[Stored data entries]
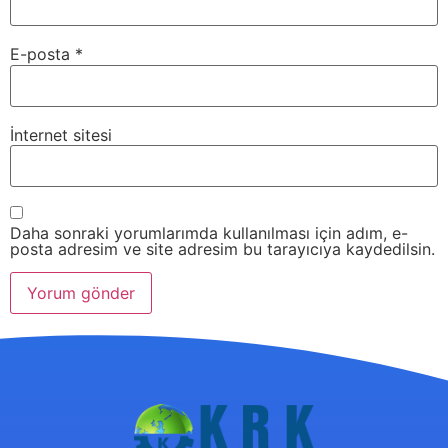
E-posta
*
İnternet sitesi
Daha sonraki yorumlarımda kullanılması için adım, e-
posta adresim ve site adresim bu tarayıcıya kaydedilsin.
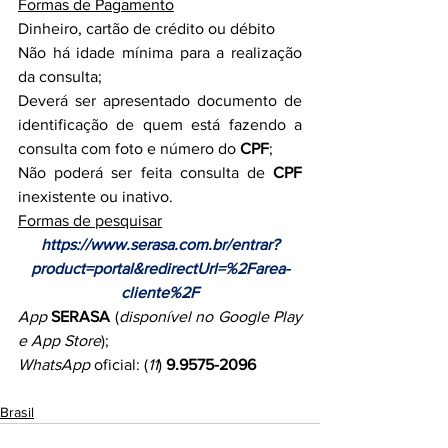
Formas de Pagamento
Dinheiro, cartão de crédito ou débito
Não há idade mínima para a realização 
da consulta;
Deverá ser apresentado documento de 
identificação de quem está fazendo a 
consulta com foto e número do 
CPF
;
Não poderá ser feita consulta de 
CPF
inexistente ou inativo.
Formas de pesquisar
https://www.serasa.com.br/entrar?
product=portal&redirectUrl=%2Farea-
cliente%2F
App
SERASA
 (
disponível no Google Play 
e App Store
);
WhatsApp
 oficial: (
11
) 
9.9575-2096
Brasil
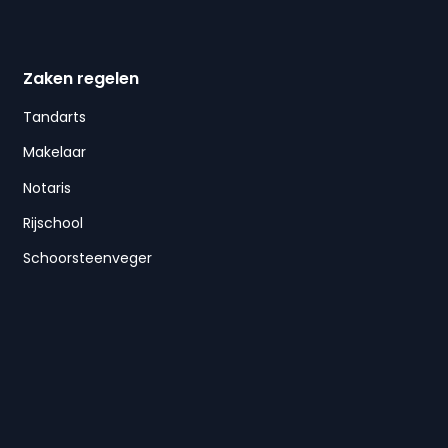
Zaken regelen
Tandarts
Makelaar
Notaris
Rijschool
Schoorsteenveger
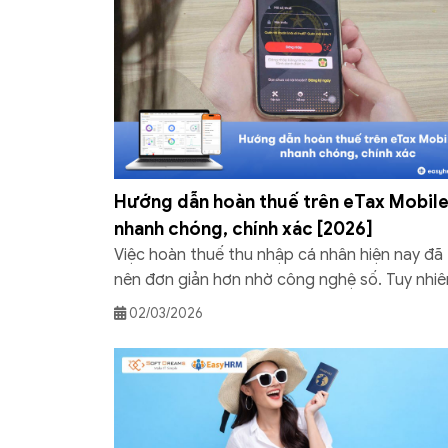
Hướng dẫn hoàn thuế trên eTax Mobil
nhanh chóng, chính xác [2026]
Việc hoàn thuế thu nhập cá nhân hiện nay đã 
nên đơn giản hơn nhờ công nghệ số. Tuy nhiê
nhiều cá nhân vẫn lúng túng khi thực hiện thủ
02/03/2026
tục hoàn thuế trên eTax Mobile. Bài viết sau 
của Phần mềm nhân sự EasyHRM sẽ giải đáp 
thắc mắc giúp bạn […]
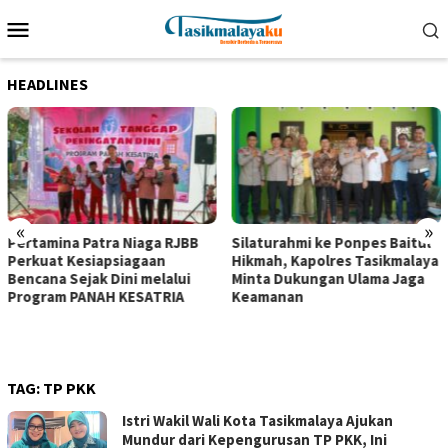
Loncat
Menu
ke
Mobile
konten
HEADLINES
«
»
Pertamina Patra Niaga RJBB
Silaturahmi ke Ponpes Baitul
Perkuat Kesiapsiagaan
Hikmah, Kapolres Tasikmalaya
Bencana Sejak Dini melalui
Minta Dukungan Ulama Jaga
Program PANAH KESATRIA
Keamanan
TAG:
TP PKK
Istri Wakil Wali Kota Tasikmalaya Ajukan
Mundur dari Kepengurusan TP PKK, Ini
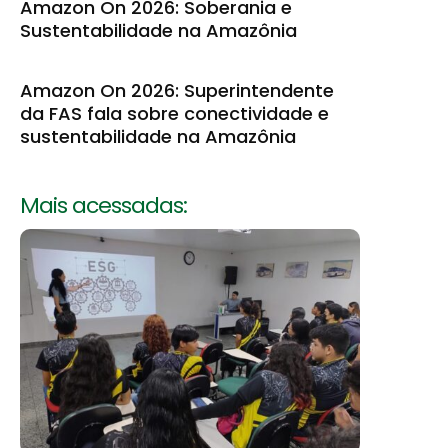
Amazon On 2026: Soberania e
Sustentabilidade na Amazônia
Amazon On 2026: Superintendente
da FAS fala sobre conectividade e
sustentabilidade na Amazônia
Mais acessadas:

[Activity] Repeat the records in full, precisely, and keep the pictures out.

[Solved problem]
E-posta
*
İnternet sitesi
Daha sonraki yorumlarımda kullanılması için adım, e-
posta adresim ve site adresim bu tarayıcıya kaydedilsin.
Formas de Pagamento
Dinheiro, cartão de crédito ou débito
Não há idade mínima para a realização 
da consulta;
Deverá ser apresentado documento de 
identificação de quem está fazendo a 
consulta com foto e número do 
CPF
;
Não poderá ser feita consulta de 
CPF
inexistente ou inativo.
Formas de pesquisar
https://www.serasa.com.br/entrar?
product=portal&redirectUrl=%2Farea-
cliente%2F
App
SERASA
 (
disponível no Google Play 
e App Store
);
WhatsApp
 oficial: (
11
) 
9.9575-2096
Brasil
Zaken regelen
Tandarts
Makelaar
Notaris
Rijschool
Schoorsteenveger
Hướng dẫn hoàn thuế trên eTax Mobil
nhanh chóng, chính xác [2026]
Việc hoàn thuế thu nhập cá nhân hiện nay đã 
nên đơn giản hơn nhờ công nghệ số. Tuy nhiê
nhiều cá nhân vẫn lúng túng khi thực hiện thủ
02/03/2026
tục hoàn thuế trên eTax Mobile. Bài viết sau 
của Phần mềm nhân sự EasyHRM sẽ giải đáp 
thắc mắc giúp bạn […]
Loncat
Menu
ke
Mobile
konten
HEADLINES
«
»
Pertamina Patra Niaga RJBB
Silaturahmi ke Ponpes Baitul
Perkuat Kesiapsiagaan
Hikmah, Kapolres Tasikmalaya
Bencana Sejak Dini melalui
Minta Dukungan Ulama Jaga
Program PANAH KESATRIA
Keamanan
TAG:
TP PKK
Istri Wakil Wali Kota Tasikmalaya Ajukan
Mundur dari Kepengurusan TP PKK, Ini
Amazon On 2026: Soberania e
Sustentabilidade na Amazônia
Amazon On 2026: Superintendente
da FAS fala sobre conectividade e
sustentabilidade na Amazônia
Mais acessadas:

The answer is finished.